Your goal:
Please return the full listing word for word, leaving out any pictures.

Supplied material:
* * *

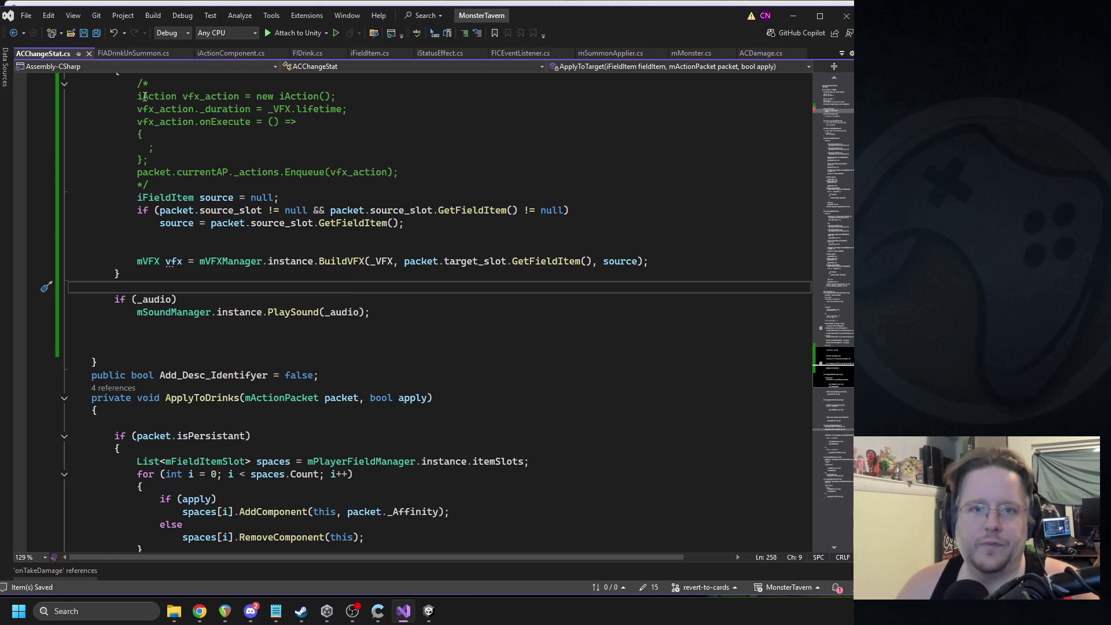
Step: Review the _VFX field and _audio check in ACDamage.cs, then return to Unity to recompile
click(761, 53)
scroll(225, 233, down, 3)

* * *

Exercise solution:
Step: Review the _VFX field and _audio check in ACDamage.cs, then return to Unity to recompile
click(761, 53)
scroll(225, 233, down, 3)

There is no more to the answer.